In R, I'm trying to read in a basic CSV file of about 42,900 rows (confirmed by Unix's wc -l). The relevant code is

vecs <- read.csv("feature_vectors.txt", header=FALSE, nrows=50000)

where nrows is a slight overestimate because why not. However,

>> dim(vecs)
[1] 16853     5

indicating that the resultant data frame has on the order of 17,000 rows. Is this a memory issue? Each row consists of a ~30 character hash code, a ~30 character string, and 3 integers, so the total size of the file is only about 4MB.

If it's relevant, I should also note that a lot of the rows have missing fields.

Thanks for your help!

bartektartanus
  • 15,284
  • 6
  • 74
  • 102
Cardano
  • 931
  • 1
  • 8
  • 14
  • Have you looked to see whether the rows that *were* imported were imported correctly? – blahdiblah Jul 03 '12 at 23:02
  • 5
    My guess is that you have embedded unmatched `"`. So some of your rows are actually much longer than they should be.
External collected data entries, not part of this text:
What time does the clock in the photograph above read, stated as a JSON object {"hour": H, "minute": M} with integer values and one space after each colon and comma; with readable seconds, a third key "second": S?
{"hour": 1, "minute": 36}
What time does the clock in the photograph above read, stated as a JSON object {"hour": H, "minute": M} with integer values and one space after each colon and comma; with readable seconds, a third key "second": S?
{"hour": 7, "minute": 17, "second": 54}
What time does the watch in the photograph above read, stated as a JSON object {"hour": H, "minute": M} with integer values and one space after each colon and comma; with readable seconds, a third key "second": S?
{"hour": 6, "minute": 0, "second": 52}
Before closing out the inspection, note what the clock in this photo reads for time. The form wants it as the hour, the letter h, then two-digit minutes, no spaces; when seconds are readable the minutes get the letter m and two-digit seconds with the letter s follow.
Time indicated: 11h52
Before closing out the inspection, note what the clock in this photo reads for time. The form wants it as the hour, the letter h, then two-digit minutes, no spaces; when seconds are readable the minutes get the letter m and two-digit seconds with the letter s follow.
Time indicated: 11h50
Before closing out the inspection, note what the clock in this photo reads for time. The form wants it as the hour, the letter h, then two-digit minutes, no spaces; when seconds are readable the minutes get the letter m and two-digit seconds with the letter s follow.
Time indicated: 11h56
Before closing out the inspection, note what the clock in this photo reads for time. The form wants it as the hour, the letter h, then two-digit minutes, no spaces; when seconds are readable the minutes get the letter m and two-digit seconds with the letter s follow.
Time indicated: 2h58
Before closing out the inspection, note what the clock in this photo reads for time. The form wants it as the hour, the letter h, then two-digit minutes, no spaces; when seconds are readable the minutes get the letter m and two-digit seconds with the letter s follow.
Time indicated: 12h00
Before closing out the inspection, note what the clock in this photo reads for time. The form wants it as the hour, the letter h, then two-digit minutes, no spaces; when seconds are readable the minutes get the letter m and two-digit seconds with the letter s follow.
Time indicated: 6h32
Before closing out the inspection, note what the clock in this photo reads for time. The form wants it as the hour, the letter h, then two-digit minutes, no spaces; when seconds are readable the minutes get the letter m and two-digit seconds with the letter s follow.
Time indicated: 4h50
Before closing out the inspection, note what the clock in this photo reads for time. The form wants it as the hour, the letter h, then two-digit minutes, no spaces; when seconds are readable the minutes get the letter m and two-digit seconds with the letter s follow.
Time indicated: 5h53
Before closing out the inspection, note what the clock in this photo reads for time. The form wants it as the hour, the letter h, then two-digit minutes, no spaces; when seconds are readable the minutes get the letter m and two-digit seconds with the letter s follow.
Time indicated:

I'd do something like `apply(vecs, 2, function(x), max(nchar(as.character(x)))` to check. – Justin Jul 03 '12 at 23:08
  • Yup! Justin got it. Adding `quote=""` fixed the problem. – Cardano Jul 03 '12 at 23:16
  • @Justin, please put this as an answer so Cardano can accept it as the correct solution to his problem. :) – Roman Luštrik Jul 04 '12 at 09:47
  • For the record, it's also the case that `read.table` can do some really screwy things if `fill=TRUE` and rows *after* the first five have more fields than any in the first five ... this is referred to obliquely in the help file ... – Ben Bolker Jul 04 '12 at 14:45

2 Answers2

4

This sort of problem is often easy to resolve using count.fields, which tells you how many columns the resulting data frame would have if you called read.csv.

(n_fields <- count.fields("feature_vectors.txt"))

If not all the values of n_fields are the same, you have a problem.

if(any(diff(n_fields)))
{
  warning("There's a problem with the file")
}

In that case look at values of n_fields that are different to what you expect: the problems occur in these rows.

As Justin mentioned, a common problem is unmatched quotes. Open you CSV file and find out how strings are quoted there. Then call read.csv, specifying the quote argument.

Richie Cotton
  • 118,240
  • 47
  • 247
  • 360
3

My guess is that you have embedded unmatched ". So some of your rows are actually much longer than they should be. I'd do something like apply(vecs, 2, function(x), max(nchar(as.character(x))) to check.

Justin
  • 42,475
  • 9
  • 93
  • 111